HI! What is so different about MY story is that I am 65 years old, and the beginning of May I finally!!!!!! decided-enough-is-enough. I have not eaten any food that has a Glycemic Index of ten or less and GUESS WHAT?
Food/eating/obsessing about my weight———is gone! I am free, at last. Eating or not eating has been a BIG issue ever since I was borderline anorexic at the age of 30——thats 35 years that this “food issue” has always been a big part of each day. I have never been obese—no way—I would become anorexic before that would happen!!!!!!!!

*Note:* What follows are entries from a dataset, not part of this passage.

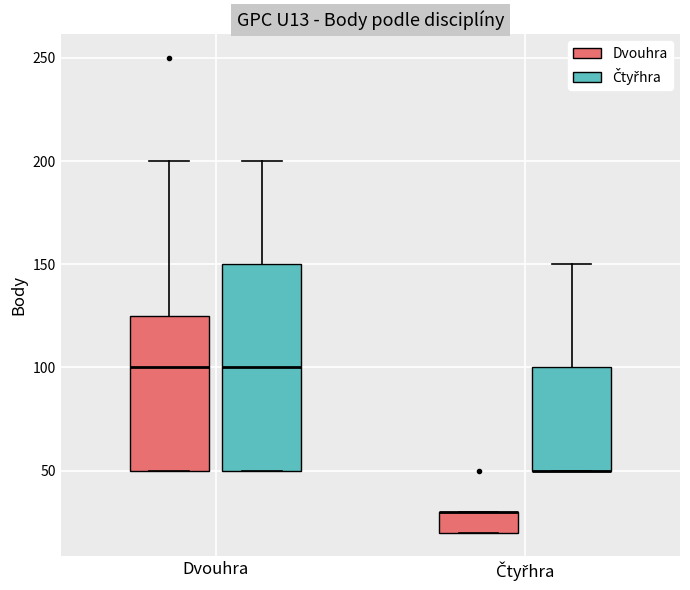

Reading left to right, transcribe this box plot: for each box, give where its median line is, the range the box spans, and where its two whiskers end, as read against the y-axis. The values are not printed on the chart, so give them approximately, as read against the axis.

Dvouhra (Dvouhra): median 100, box 50 to 125, whiskers 50 to 200
Dvouhra (Čtyřhra): median 100, box 50 to 150, whiskers 50 to 200
Čtyřhra (Dvouhra): median 30 (drawn on the box's upper edge), box 20 to 30, whiskers 20 to 30
Čtyřhra (Čtyřhra): median 50 (drawn on the box's lower edge), box 50 to 100, whiskers 50 to 150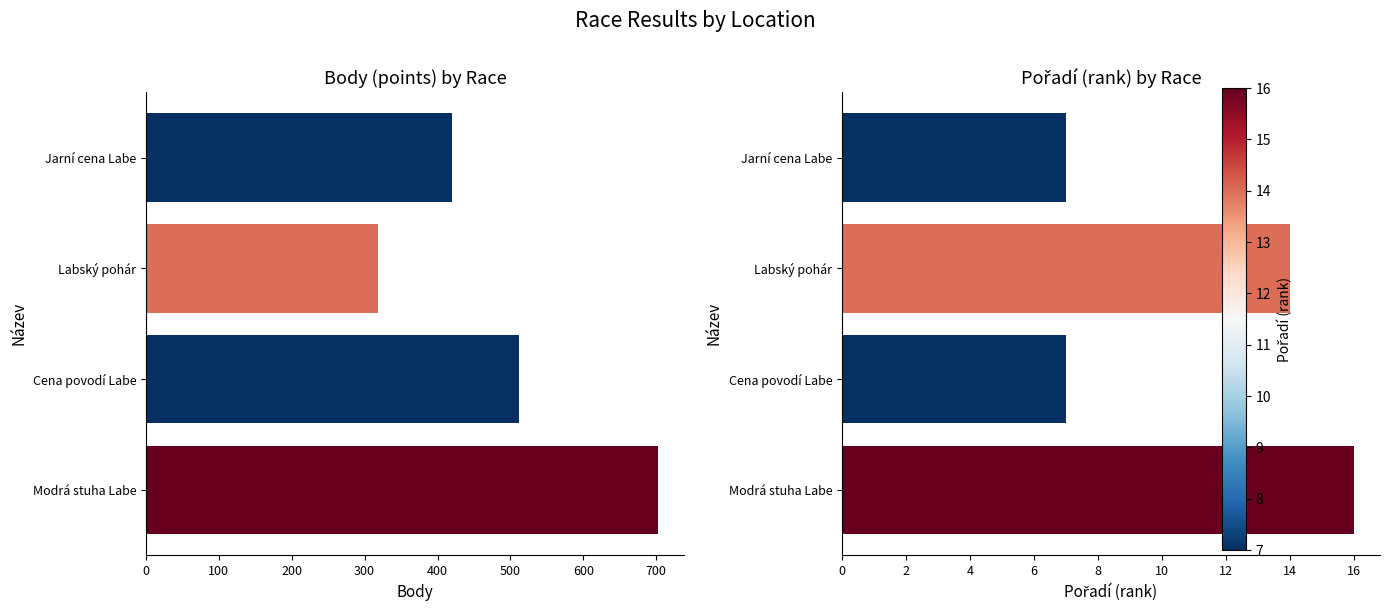

How many Body values are between 420 and 703?

3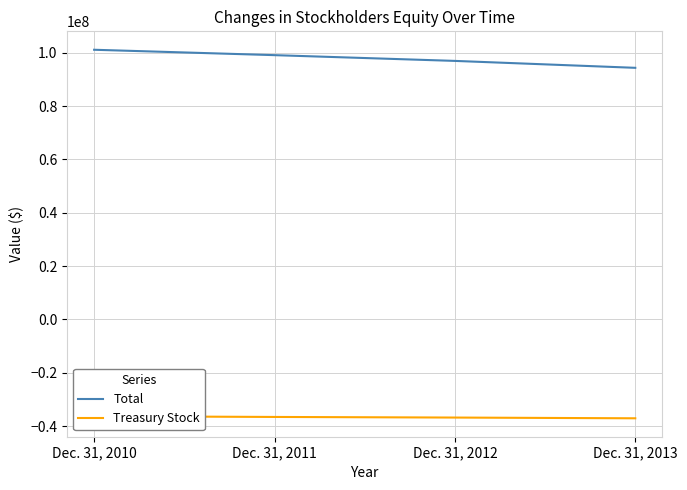

At which label does Total reach its minimum?

Dec. 31, 2013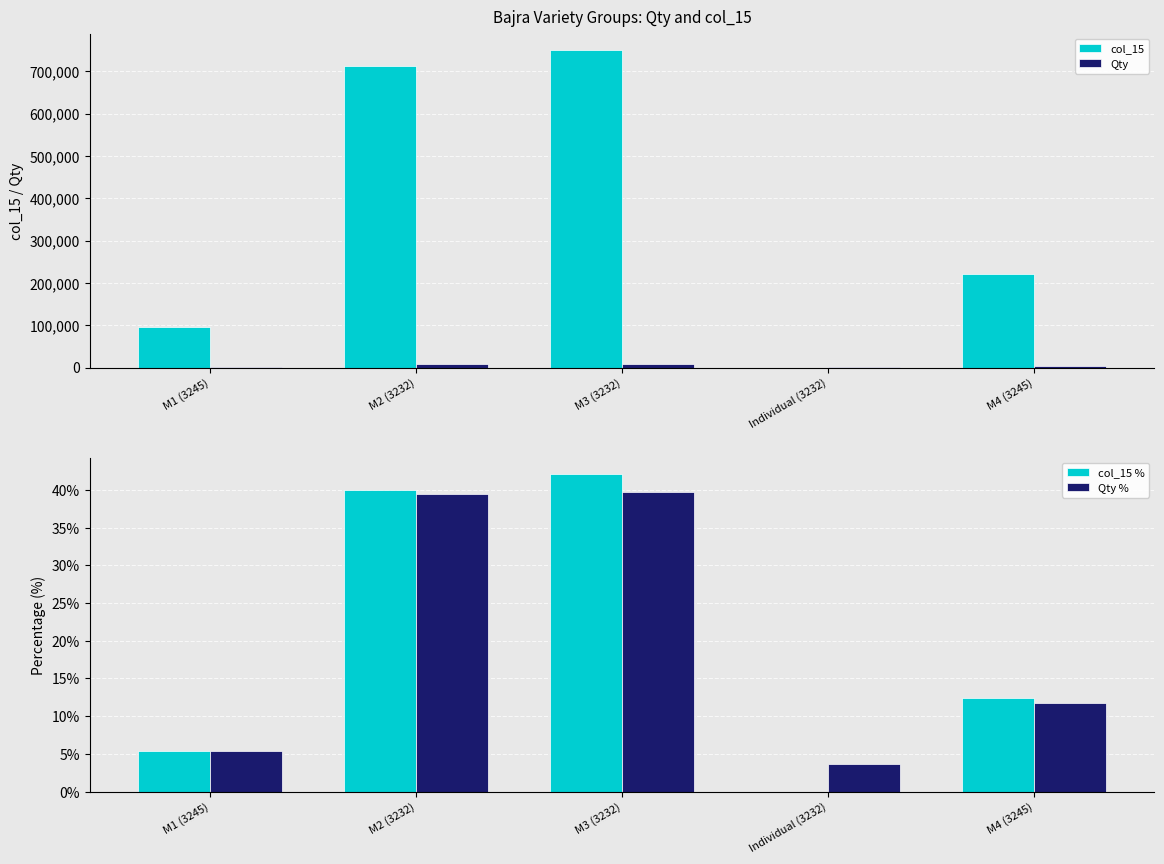

At Individual (3232), list the series in order from smallest to largest.

col_15, col_15 %, Qty %, Qty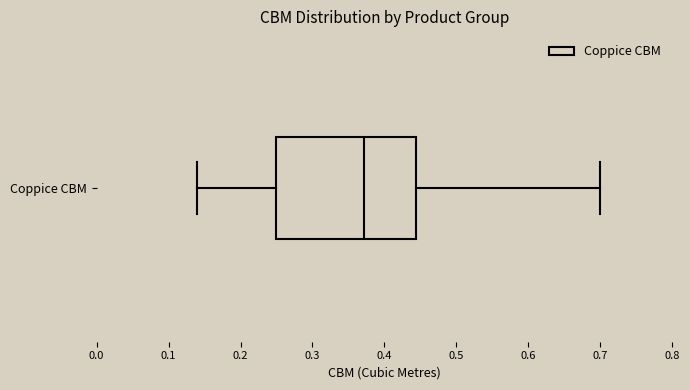

Read this box plot against the x-axis: the position of the median line, the range covered by the box, and the ends of both whiskers. The values are not printed on the chart, so give them approximately, as read against the axis.

median 0.37, box 0.25 to 0.44, whiskers 0.14 to 0.70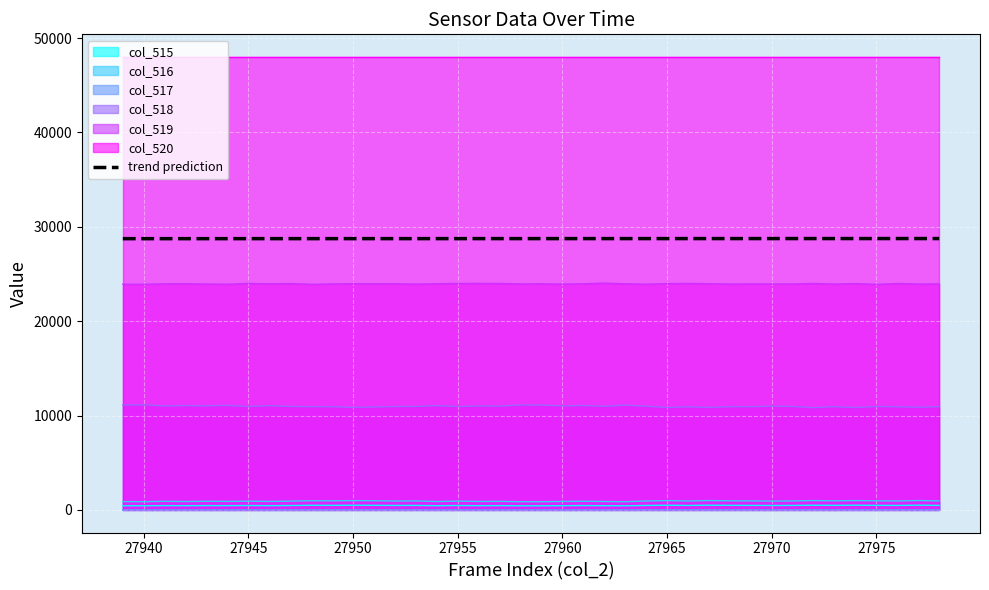

Count the number of categories in the chart.

40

But now, for the first time, with the help of the Lord and your book—-I, me, Nancy am in control—not the other way around. AND the best part is—-its been so easy. I should have quit the sweets a long time ago, because I’m also borderline hypoglycemic—-BUT I could never imagine not eating sweets. But now I take a little bite of a dessert IF I am tempted. I think my clothes are feeling looser, its been almost 30 days, but I don’t even really care about that.
I AM IN CONTROL!!!!!!!!! THAT IS THE BEST!
I thought you might find, my story, very interesting—-because of my age. Why didn’t I do it sooner—I guess your book was the motivation. Thank you for writing it and Thank You Lord for putting it into my hands.
God bless you and keep up the good work.